Apple's bears think this rosy view ignores several clear headwinds. First, Amazon.com's (Nasdaq: AMZN) potential iPad beater -- Kindle Fire -- is expected to launch in November at half the iPad's price. Indeed, Gardner was already overly aggressive in assuming that Apple would sell 14 million iPads in the just-completed quarter. Instead, Apple sold just 11 million. No matter, he thinks Apple will sell 14.5 million iPads this holiday season.
Perhaps of greater concern, demand for Apple's iPod appears to be waning now that its features are replicated in the iPhone and iPad. The fact that sales in the just-completed quarter fell 27% compared with a year ago is worrisome enough, but Gardner concedes that "the company is not doing a hardware upgrade this year for the peak holiday period."
Still, Gardner thinks the current quarter will be spectacular simply because the new iPhone appears to be an overwhelming hit. His earnings model calls for 28 million phones to be sold, which appears to be the highest forecast on Wall Street. He figures management's guidance of $36.7 billion in sales and $9.30 in EPS is "very conservative particularly given the potential to upside for the iPhone shipments."
Time will tell if Gardner's persistent bullishness will pay off. Needham's Charlie Wolf shares his bright outlook, with a $540 price target. Reviewing the quarter, he concedes that the iPhone shortfall caught most off guard, "however, the other metrics were spot on."
Most other analysts are also quite bullish.

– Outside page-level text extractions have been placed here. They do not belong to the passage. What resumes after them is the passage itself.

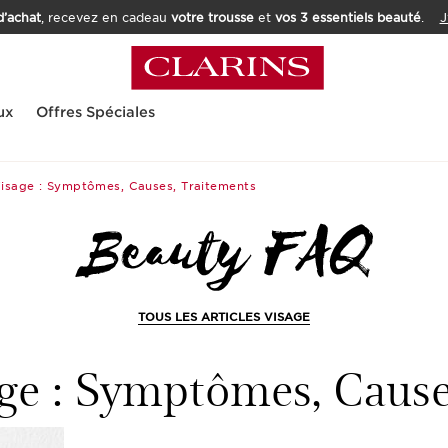
’achat
, recevez en cadeau
votre trousse
et
vos 3 essentiels beauté
.
J
ux
Offres Spéciales
isage : Symptômes, Causes, Traitements
TOUS LES ARTICLES VISAGE
ge : Symptômes, Cause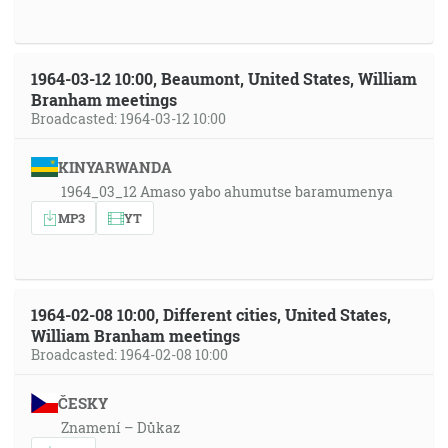
1964-03-12 10:00, Beaumont, United States, William
Branham meetings
Broadcasted: 1964-03-12 10:00
KINYARWANDA
1964_03_12 Amaso yabo ahumutse baramumenya
MP3
YT
1964-02-08 10:00, Different cities, United States,
William Branham meetings
Broadcasted: 1964-02-08 10:00
ČESKY
Znamení – Důkaz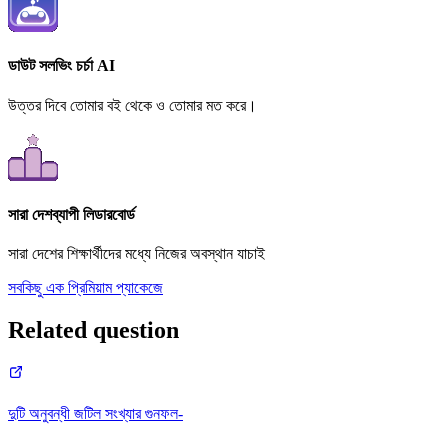
ডাউট সলভিং চর্চা AI
উত্তর দিবে তোমার বই থেকে ও তোমার মত করে।
সারা দেশব্যাপী লিডারবোর্ড
সারা দেশের শিক্ষার্থীদের মধ্যে নিজের অবস্থান যাচাই
সবকিছু এক প্রিমিয়াম প্যাকেজে
Related question
দুটি অনুবন্ধী জটিল সংখ্যার গুনফল-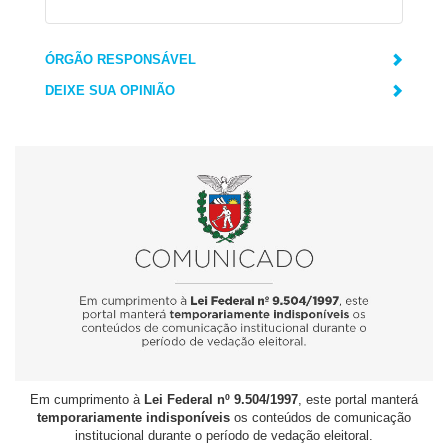
ÓRGÃO RESPONSÁVEL
DEIXE SUA OPINIÃO
Em cumprimento à
Lei Federal nº 9.504/1997
, este portal manterá
temporariamente indisponíveis
os conteúdos de comunicação
institucional durante o período de vedação eleitoral.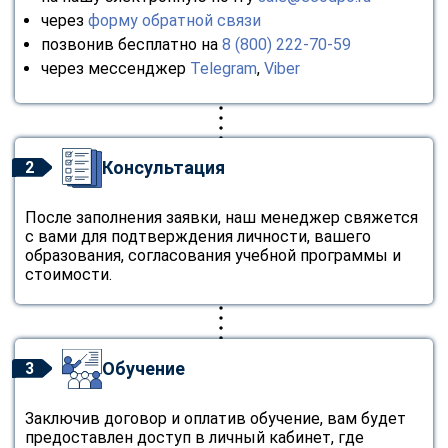
online
через
форму обратной связи
позвонив бесплатно на
8 (800) 222-70-59
через мессенджер
Telegram
,
Viber
Мессенджеры
Свяжитесь с нами через любой удобный мессенджер!
Telegram
WhatsApp
Консультация
2
Vkontakte
EMail
После заполнения заявки, наш менеджер свяжется
с вами для подтверждения личности, вашего
образования, согласования учебной программы и
Max
стоимости.
Обучение
3
Заключив договор и оплатив обучение, вам будет
предоставлен доступ в личный кабинет, где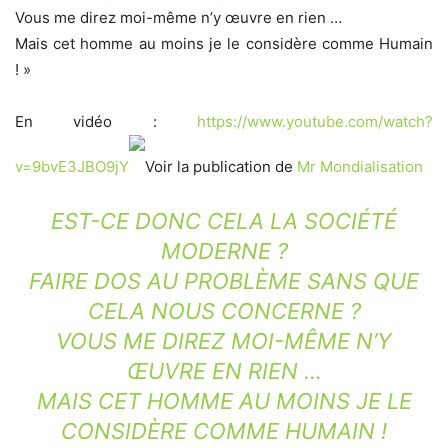
Vous me direz moi-même n’y œuvre en rien …
Mais cet homme au moins je le considère comme Humain
! »
En vidéo :
https://www.youtube.com/watch?
v=9bvE3JBO9jY
Voir la publication de
Mr Mondialisation
EST-CE DONC CELA LA SOCIÉTÉ
MODERNE ?
FAIRE DOS AU PROBLÈME SANS QUE
CELA NOUS CONCERNE ?
VOUS ME DIREZ MOI-MÊME N’Y
ŒUVRE EN RIEN …
MAIS CET HOMME AU MOINS JE LE
CONSIDÈRE COMME HUMAIN !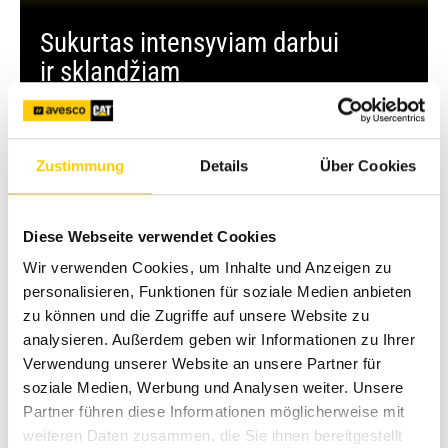
Sukurtas intensyviam darbui
ir sklandžiam
projektų įgyvendinimui
Sužinokite daugiau ir gaukite pasiūlymą
Zustimmung
Details
Über Cookies
Diese Webseite verwendet Cookies
Wir verwenden Cookies, um Inhalte und Anzeigen zu
personalisieren, Funktionen für soziale Medien anbieten
zu können und die Zugriffe auf unsere Website zu
analysieren. Außerdem geben wir Informationen zu Ihrer
Verwendung unserer Website an unsere Partner für
soziale Medien, Werbung und Analysen weiter. Unsere
Partner führen diese Informationen möglicherweise mit
weiteren Daten zusammen, die Sie ihnen bereitgestellt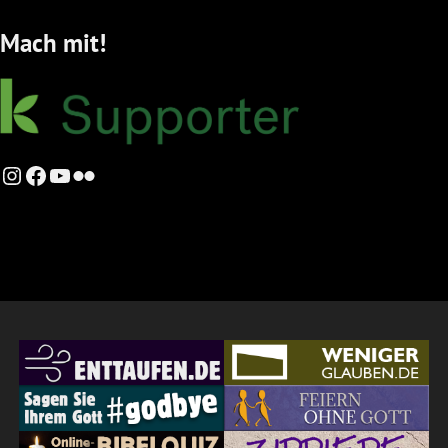
Mach mit!
Instagram
Facebook
YouTube
Flickr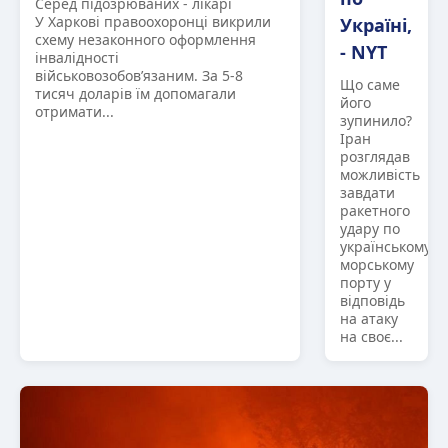
Серед підозрюваних - лікарі
У Харкові правоохоронці викрили
Україні,
схему незаконного оформлення
- NYT
інвалідності
військовозобов’язаним. За 5-8
Що саме
тисяч доларів їм допомагали
його
отримати...
зупинило?
Іран
розглядав
можливість
завдати
ракетного
удару по
українському
морському
порту у
відповідь
на атаку
на своє...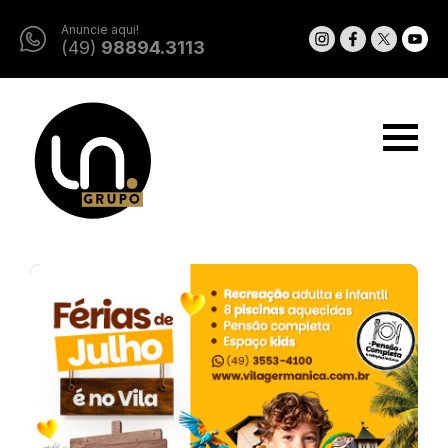
Anuncie aqui!
(49)
98894.3113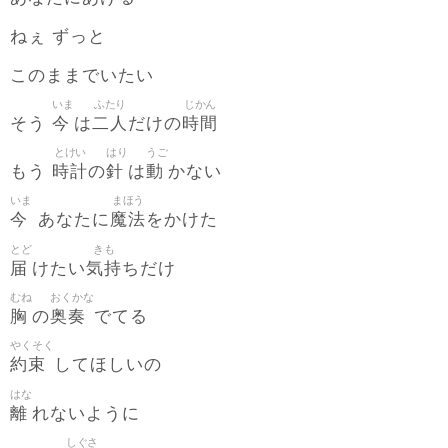
ねぇ ずっと
このままでいたい
いま
ふたり
じかん
今
二人
時間
そう
は
だけの
とけい
はり
うご
時計
針
動
もう
の
は
かない
いま
まほう
今
魔法
あなたに
をかけた
とど
きも
届
気持
けたい
ちだけ
むね
おくかな
胸
奥奏
の
でてる
やくそく
約束
してほしいの
はな
離
れないように
しぐさ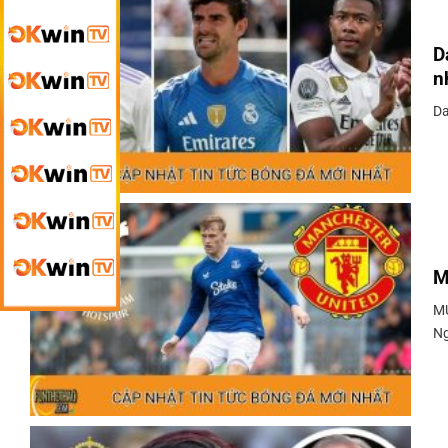
D
n
Da
M
MU
Ng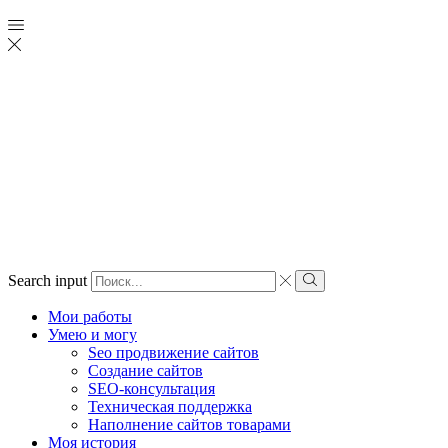
Search input
Мои работы
Умею и могу
Seo продвижение сайтов
Создание сайтов
SEO-консультация
Техническая поддержка
Наполнение сайтов товарами
Моя история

* Sterne Agee -- $500 price target. Noting that it's unusual for Apple to issue next-quarter guidance that is above the analyst consensus: "We believe the company did this to express confidence in its strong pipeline of business, particularly with its new iPhone 4S and iPad still relatively early in its adoption curve."
* Merrill Lynch -- $515 price target. "We remain buyers of the stock heading into perhaps the most successful product launch in company history, with the iPhone 4S."
* Goldman Sachs -- $520 price target. They're not only bullish on prospects for the iPhone, but also dismiss any looming threats for the iPad: "Apple's competitive positioning in the tablet market is strengthening with the high-profile shutdown of HP's (NYSE: HPQ) TouchPad effort, the inability of most Android vendors to offer competitive price points."
Risks to Consider: This week's quarterly shortfall proves one thing: analysts' channel checks, which are surveys of end-user demand, can often be far off the mark. Yet in the absence of such checks, analysts are going with their gut, assuming that the total market for iPhones and iPads will continue to expand. If either of those markets is closer to saturation than these analysts predict, then Apple's sales, profits and stock price have likely peaked already.
Action to Take --> These are the kinds of trades you should be looking for -- a stock that sells off despite perfectly explicable reasons for the shortfall. Indeed, had the new iPhone not been imminently available, Apple likely would have met or exceeded sales and profit expectations in this most recent quarter. Although it is unclear what kind of growth Apple can generate in coming years, it's almost a given that the current holiday season will be filled with good cheer for the world's most popular technology company.
Disclosure: Neither D. Sterman nor StreetAuthority, LLC hold positions in any securities mentioned in this article.